▶ [To do]:
A – Answer these from the passage on the community network referendum, one line each:
(i) Which company might be funding the group opposing the network?
(ii) What power did the Founders include in the Founding Document?
(iii) What did the Founders recognize about the private sector?
B – Write the next part of the passage on the community network referendum, following on from its final sentence.

▶ [Selected excerpt]:
⟨
Despite the support of the paper, a loud group has formed to oppose the network. They may be earnest and they may just be funded by Charter Cable, which wants to prevent any competition in the community. Of course, they may be both.
"This referendum represents everything going wrong with our nation today, and it is an opportunity for us to stop, here at home, something that is so fundamentally opposed to the principles this country was founded on."
I don't know what country he is talking about, but the Founders of my country did not intend for communities to be held hostage to the whims of private companies like Charter. The Founders of my country saw fit to include the power to establish post offices and postal roads in our Founding Document. Presumably, they could have just left it out, but they recognized that the private sector is not the appropriate solution to every last problem encountered by mankind.
⟩
▶ [Raw data]:
⟨
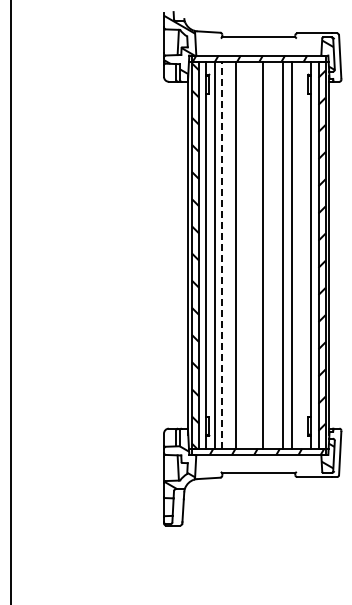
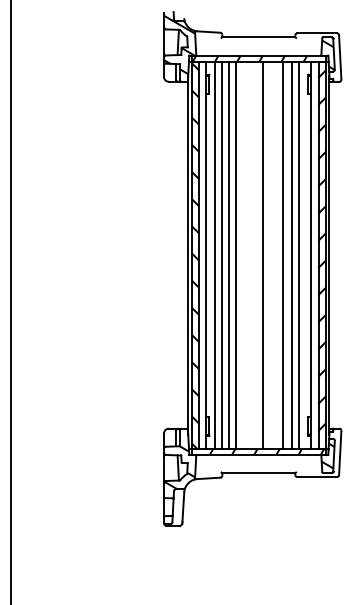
line at (229, 254): none -> present
line at (299, 254): none -> present
line at (221, 255): dashed -> solid
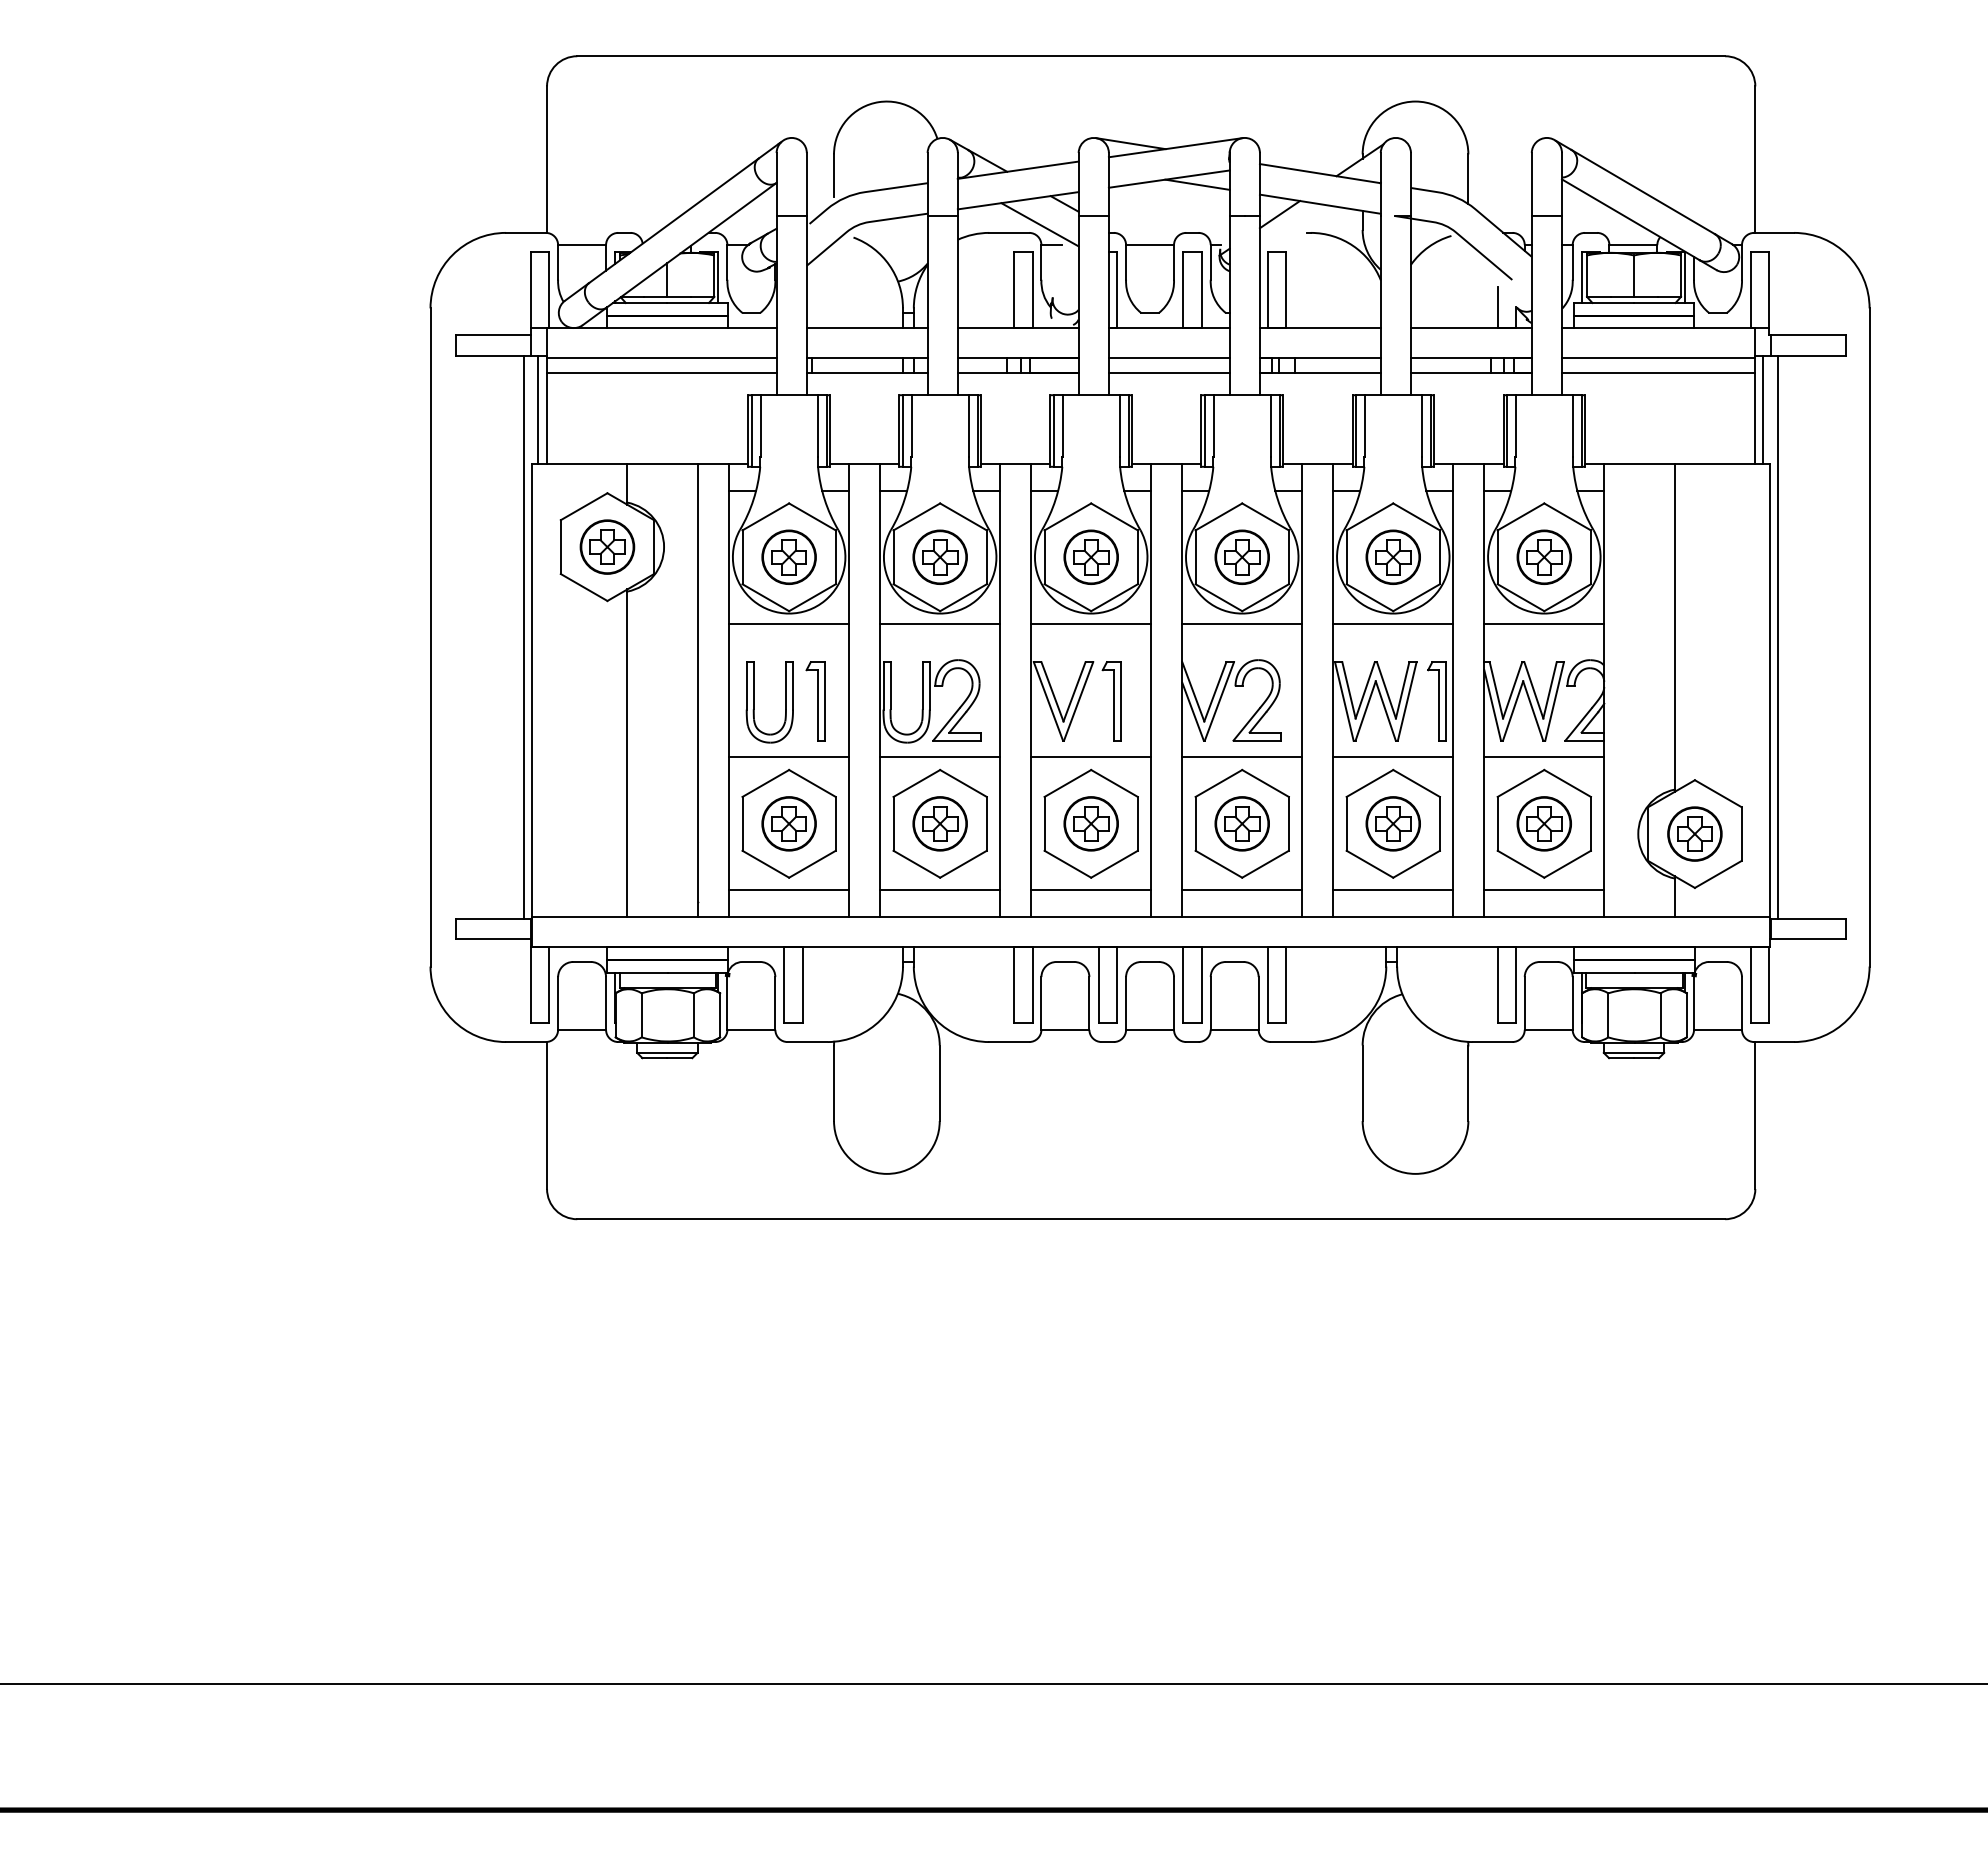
⟩
▶ [Answers to each task]:
A –
(i) Charter Cable.
(ii) The power to establish post offices and postal roads.
(iii) That it is not the appropriate solution to every last problem encountered by mankind.

B –
The Opelika Observer, a local weekly, ran a piece from someone in the City who explained why the referendum was necessary:
For the last decade the City of Opelika officials (Mayor Gary Fuller and Mayor Barbara Patton before him) have held meetings with various Cable TV providers, urging them to come into the Opelika market and give competition to Charter Communications which right now has a “monopoly” on the Cable TV services offered to our community.
Unfortunately, the answer has been the same from the various cable companies over the years which the city has tried to lure into our community: “It's not worth our time, effort or capital expenditures to come into such a small market share.”
Stay tuned - let's hope that whatever the decision of the Opelika citizens, it is not swayed by the self-interested dissembling of a massive cable monopolist that must put shareholder interests before the needs of Opelika.